Elmer Gertz (September 14, 1906 – April 27, 2000) was an American lawyer, writer, law professor, and civil rights activist. During his lengthy legal career he won some high-profile cases, most notably parole for notorious killer Nathan Leopold and the obscenity trial of Henry Miller's novel Tropic of Cancer, a book published in France but banned in the United States because of its "candid sexuality" in describing the author's life in Paris. In addition to accounts of his cases and career, he also reviewed books and edited a collection of works by Frank Harris, whom he represented as literary agent for a while.

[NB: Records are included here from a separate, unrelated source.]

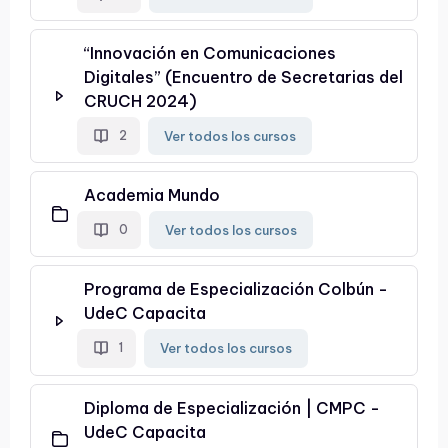
“Innovación en Comunicaciones
Digitales” (Encuentro de Secretarias del
CRUCH 2024)
Ver todos los cursos
2
Academia Mundo
Ver todos los cursos
0
Programa de Especialización Colbún -
UdeC Capacita
Ver todos los cursos
1
Diploma de Especialización | CMPC -
UdeC Capacita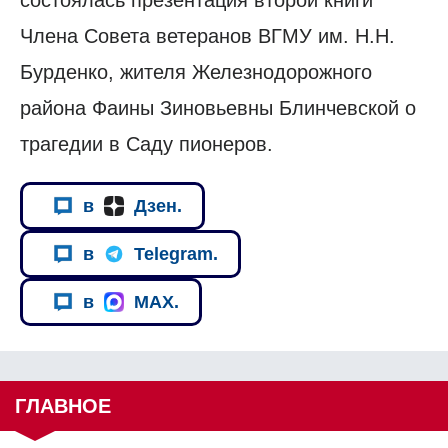
состоялась презентация второй книги
Члена Совета ветеранов ВГМУ им. Н.Н.
Бурденко, жителя Железнодорожного
района Фаины Зиновьевны Блинчевской о
трагедии в Саду пионеров.
в
Дзен.
в
Telegram.
в
MAX.
ГЛАВНОЕ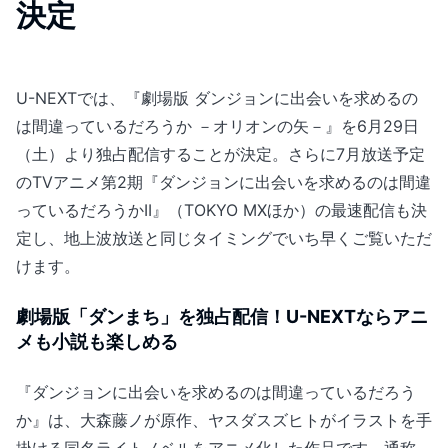
決定
U-NEXTでは、『劇場版 ダンジョンに出会いを求めるの
は間違っているだろうか －オリオンの矢－』を6月29日
（土）より独占配信することが決定。さらに7月放送予定
のTVアニメ第2期『ダンジョンに出会いを求めるのは間違
っているだろうかII』（TOKYO MXほか）の最速配信も決
定し、地上波放送と同じタイミングでいち早くご覧いただ
けます。
劇場版「ダンまち」を独占配信！U-NEXTならアニ
メも小説も楽しめる
『ダンジョンに出会いを求めるのは間違っているだろう
か』は、大森藤ノが原作、ヤスダスズヒトがイラストを手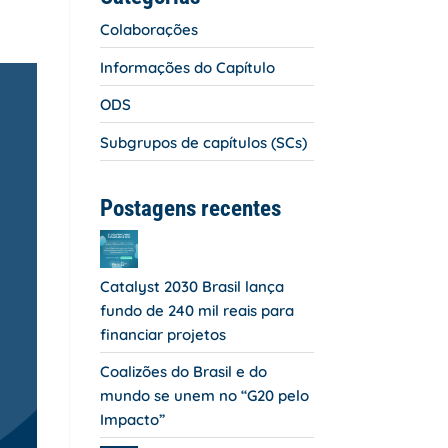
Colaborações
Informações do Capítulo
ODS
Subgrupos de capítulos (SCs)
Postagens recentes
Catalyst 2030 Brasil lança
fundo de 240 mil reais para
financiar projetos
Coalizões do Brasil e do
mundo se unem no “G20 pelo
Impacto”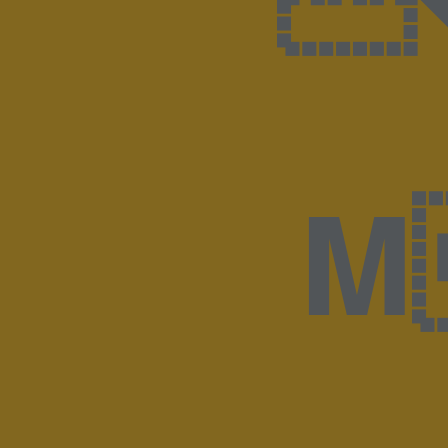
M�mD8��!p��ݽ<��խdQZ�X�.\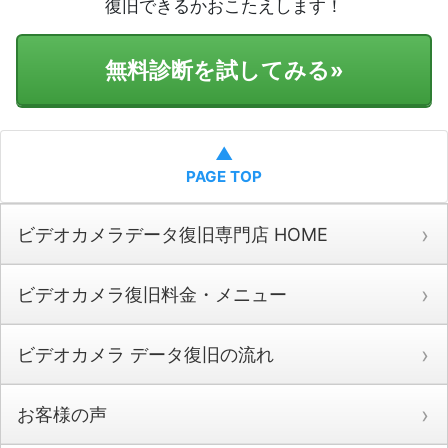
復旧できるかおこたえします！
無料診断を試してみる
»
▲
PAGE TOP
ビデオカメラデータ復旧専門店 HOME
ビデオカメラ復旧料金・メニュー
ビデオカメラ データ復旧の流れ
お客様の声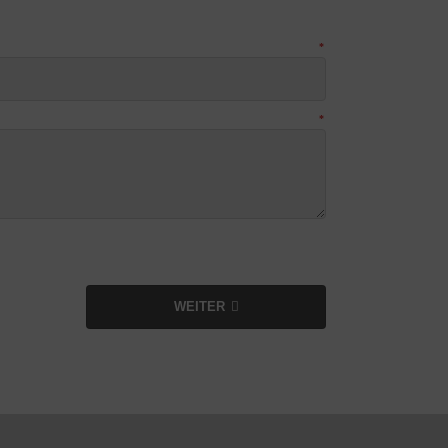
WEITER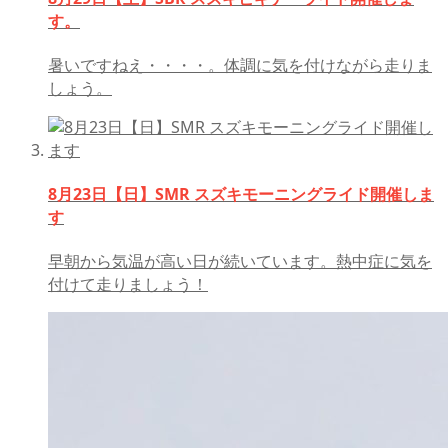
す。
暑いですねえ・・・・。体調に気を付けながら走りま
しょう。
8月23日【日】SMR スズキモーニングライド開催しま
す
早朝から気温が高い日が続いています。熱中症に気を
付けて走りましょう！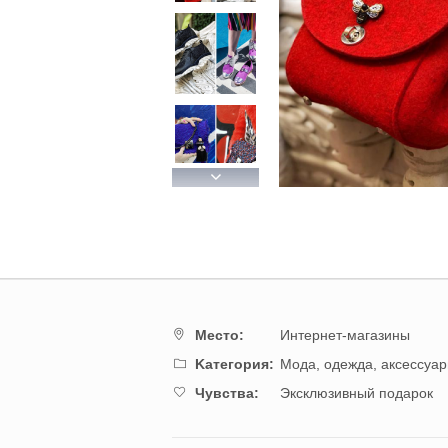
Next
Mестo:
Интернет-магазины
Kатегория:
Мода, одежда, аксессуа
Чувства:
Эксклюзивный подарок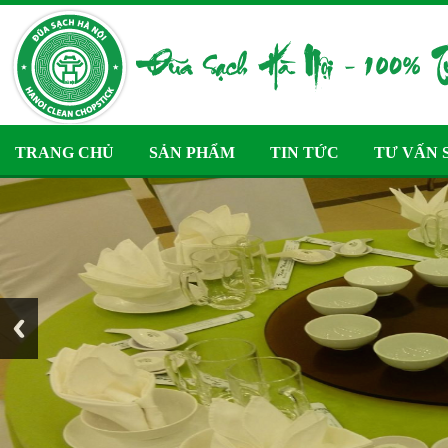
TRANG CHỦ
SẢN PHẨM
TIN TỨC
TƯ VẤN 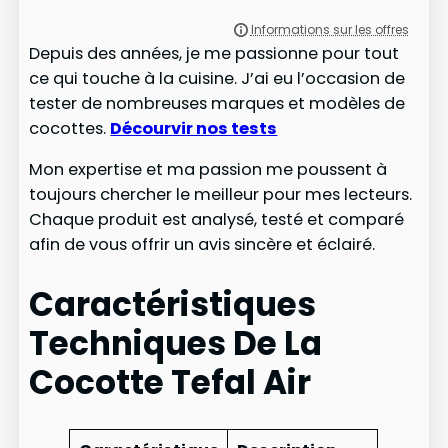
Depuis des années, je me passionne pour tout
ce qui touche à la cuisine. J’ai eu l’occasion de
tester de nombreuses marques et modèles de
cocottes.
Décourvir nos tests
Mon expertise et ma passion me poussent à
toujours chercher le meilleur pour mes lecteurs.
Chaque produit est analysé, testé et comparé
afin de vous offrir un avis sincère et éclairé.
Caractéristiques
Techniques De La
Cocotte Tefal Air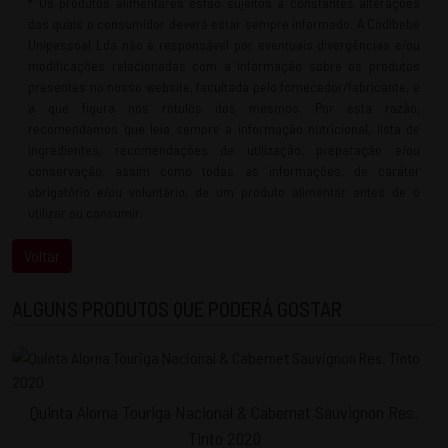
* Os produtos alimentares estão sujeitos a constantes alterações
das quais o consumidor deverá estar sempre informado. A Codibebe
Unipessoal Lda não é responsável por eventuais divergências e/ou
modificações relacionadas com a informação sobre os produtos
presentes no nosso website, facultada pelo fornecedor/fabricante, e
a que figura nos rótulos dos mesmos. Por esta razão,
recomendamos que leia sempre a informação nutricional, lista de
ingredientes, recomendações de utilização, preparação e/ou
conservação, assim como todas as informações, de caráter
obrigatório e/ou voluntário, de um produto alimentar antes de o
utilizar ou consumir.
ALGUNS PRODUTOS QUE PODERÁ GOSTAR
Quinta Alorna Touriga Nacional & Cabernet Sauvignon Res.
Tinto 2020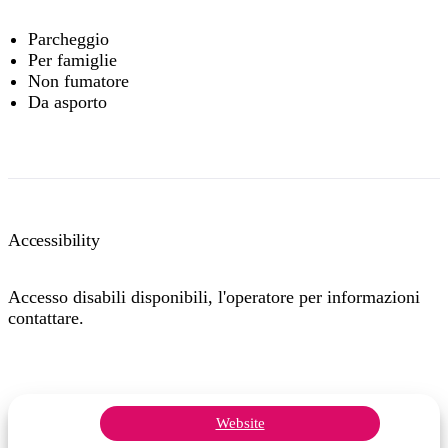
Parcheggio
Per famiglie
Non fumatore
Da asporto
Accessibility
Accesso disabili disponibili, l'operatore per informazioni
contattare.
Website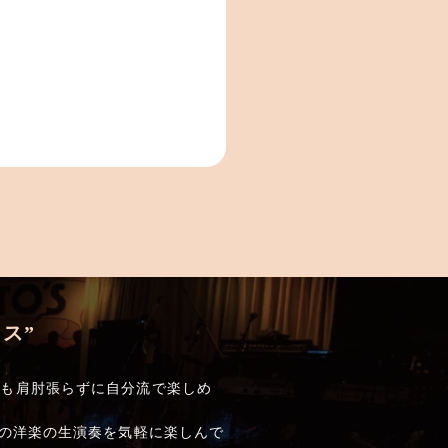
ス”
でも肩肘張らずに自分流で楽しめ
しの洋楽の生演奏を気軽に楽しんで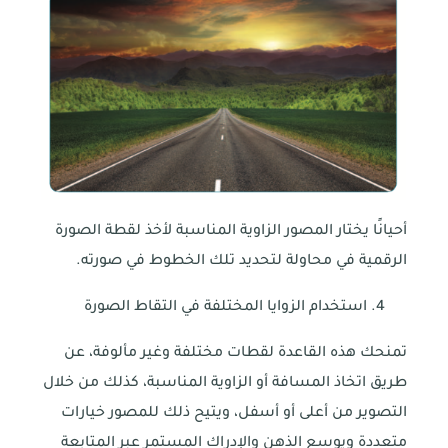
أحيانًا يختار المصور الزاوية المناسبة لأخذ لقطة الصورة
الرقمية في محاولة لتحديد تلك الخطوط في صورته.
استخدام الزوايا المختلفة في التقاط الصورة
تمنحك هذه القاعدة لقطات مختلفة وغير مألوفة، عن
طريق اتخاذ المسافة أو الزاوية المناسبة، كذلك من خلال
التصوير من أعلى أو أسفل، ويتيح ذلك للمصور خيارات
متعددة ويوسع الذهن والإدراك المستمر عبر المتابعة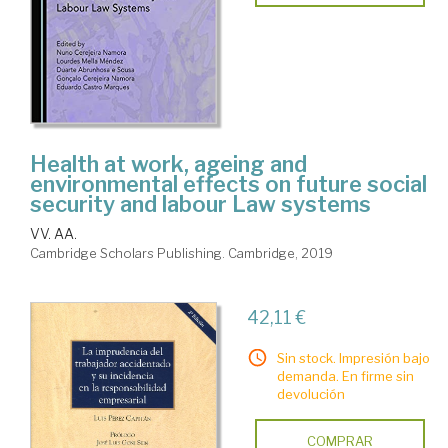
Health at work, ageing and
environmental effects on future social
security and labour Law systems
VV. AA.
Cambridge Scholars Publishing. Cambridge, 2019
42,11 €
Sin stock. Impresión bajo
demanda. En firme sin
devolución
COMPRAR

He is best remembered in the legal world, however, for a case in which he was not an advocate but a plaintiff: Gertz v. Robert Welch, Inc., a libel action he brought against the John Birch Society in 1969 after it accused him of being part of a Communist conspiracy to discredit local police departments. He prevailed, but only after a 14-year battle that saw the case go before the Supreme Court, which ruled that as a private figure Gertz did not have to prove actual malice on the defendants' part. When the case finally went to trial, the jury found in favor of Elmer Gertz and awarded him compensatory damages of $100,000 and punitive damages of $300,000. The award was upheld on appeal.
A Jew of Lithuanian descent, Gertz was born to Morris and Grace Gertz in Chicago's Maxwell Street neighborhood. He attended elementary school with future Supreme Court Justice Arthur Goldberg. At the age of ten, his mother dead and his father unable to care for his children, he spent the remainder of his childhood in orphanages in Chicago and Cleveland.